### TUJUAN 1
Tuliskan kembali dengan persis bagian kutipan halaman yang dimulai dengan "Upakara ritual agama" dan berlanjut sampai "bentuk dari Kewangen ?".
### TUJUAN 2
Tentukan apakah setiap pernyataan berikut sesuai dengan kutipan halaman, lalu jawab ya atau tidak disertai kata-kata penentu dari kutipan halaman yang dikutip persis. (a) Upakara dihadirkan semata-mata untuk menghias pelaksanaan ritual. (b) Canang sari disebut sebagai salah satu sarana yang diperlukan dalam persembahyangan. (c) Rumusan masalah memuat pertanyaan tentang letak estetika dalam Kewangen.

### KUTIPAN HALAMAN
· · · · · · ·

BAB
I
PENDAHULUAN
1.1
Latar Belakang
Pelaksanaan
keagamaan Hindu tak pernah lepas dari simbolisasi nilai-nilai agama yang
diaplikasikan langsung ke dalam budaya lokal setempat daerah agama Hindu
tersebut berkembang. Agama Hindu merupakan agama yang ritualnya dihiasi dengan
sarana atau upakara. Ini bukan berarti upakara itu dihadirkan semata-mata untuk
menghias pelaksanaan ritual. Pelaksanaan ritual dengan jenis upakara tertentu
memiliki makna dan tujuan tertentu sesuai dengan jenis yadnya yang dilaksanakan.
Demikian halnya yang terjadi di Bali, hampir sebagian besar dan bahkan secara
keseluruhan nilai-nilai agama itu menjiwai kebudayaan Bali. Darah seni
berkolaborasi dengan nilai religius keagamaan merasuk dalam nafas kreativitas
orang-orang Hindu Bali. Begitu pula dalam pelaksanaan yadnya, baik
sarana-sarana yadnya maupun hal-hal lainnya.
Upakara ritual agama Hindu di Bali kaya dengan jenis dan
bentuk upakara. Baik dari bentuk yang paling kecil dan sederhana, sampai yang
paling besar dan rumit. Sebagai contoh dalam pelaksanaan upacara keagamaan atau
dalam persembahyangan diperlukan beberapa sarana, seperti penjor, gebogan,
daksina, canang sari, dan sebagainya. Termasuk juga salah satunya berupa
“kewangen”.
1.2
Rumusan Masalah
Berdasarkan
uraian diatas, maka rumusan masalah dalam makalah ini adalah sebagai berikut:
1. Apakah
arti dari Kewangen ?
2. Bagaimanakah
bentuk dari Kewangen ?
3. Dimanakah
letak estetika dalam Kewangen ?
4. Bagaimana hubungan antara bentuk,estetika
dan fungsi Kewangen ?
BAB
II
PEMBAHASAN
2.1 Latar Belakang
Agama Hindu merupakan agama yang
ritualnya dihiasi dengan sarana atau upakara. Ini bukan berarti upakara itu
dihadirkan semata-mata untuk menghias pelaksanaan ritual. Pelaksanaan ritual
dengan jenis upakara tertentu memiliki makna dan tujuan tertentu sesuai dengan
jenis yadnya yang dilaksanakan. Sengaja atau tidak, disadari atau tidak yang
jelas kehadiran upakara dalam ritual Hindu di Bali tampak indah atau mengandung
estetika.

· · · · · · ·

### INFORMASI YANG DIBERIKAN
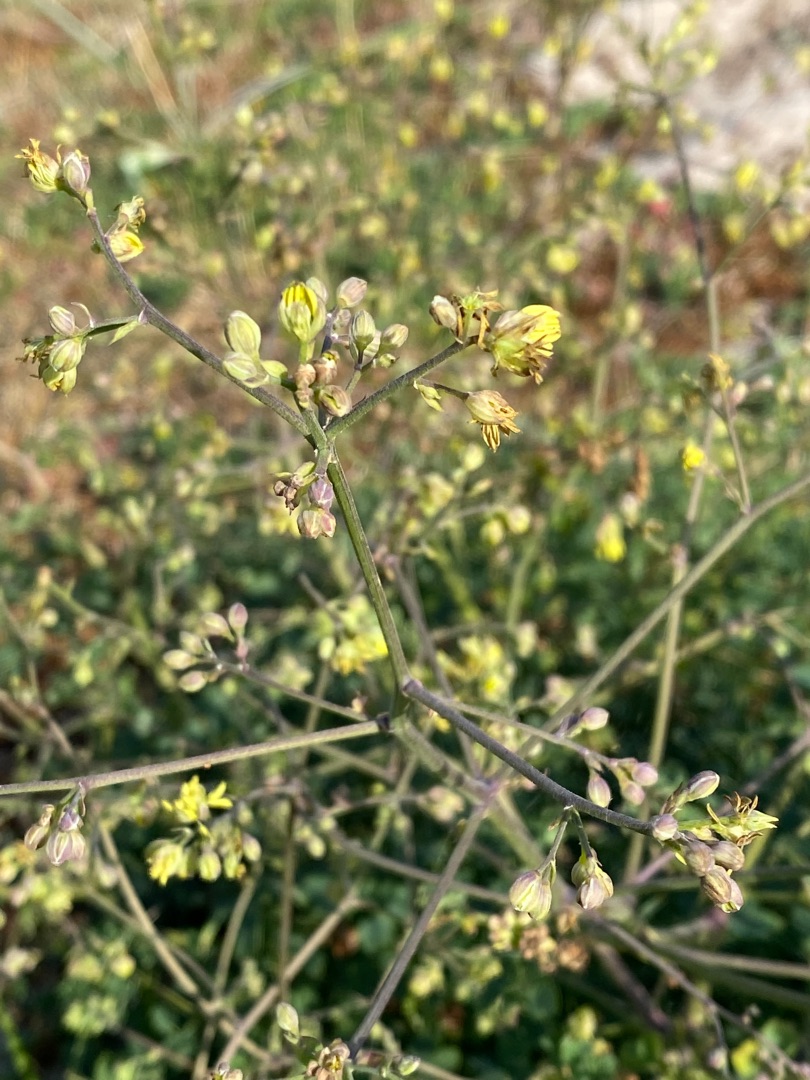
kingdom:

· · · · · · ·

### HASIL YANG DIHARAPKAN 1
Upakara ritual agama Hindu di Bali kaya dengan jenis dan
bentuk upakara. Baik dari bentuk yang paling kecil dan sederhana, sampai yang
paling besar dan rumit. Sebagai contoh dalam pelaksanaan upacara keagamaan atau
dalam persembahyangan diperlukan beberapa sarana, seperti penjor, gebogan,
daksina, canang sari, dan sebagainya. Termasuk juga salah satunya berupa
“kewangen”.
1.2
Rumusan Masalah
Berdasarkan
uraian diatas, maka rumusan masalah dalam makalah ini adalah sebagai berikut:
1. Apakah
arti dari Kewangen ?
2. Bagaimanakah
bentuk dari Kewangen ?

### HASIL YANG DIHARAPKAN 2
(a) Tidak: "Ini bukan berarti upakara itu dihadirkan semata-mata untuk menghias pelaksanaan ritual."
(b) Ya: "dalam persembahyangan diperlukan beberapa sarana, seperti penjor, gebogan, daksina, canang sari, dan sebagainya."
(c) Ya: "Dimanakah letak estetika dalam Kewangen ?"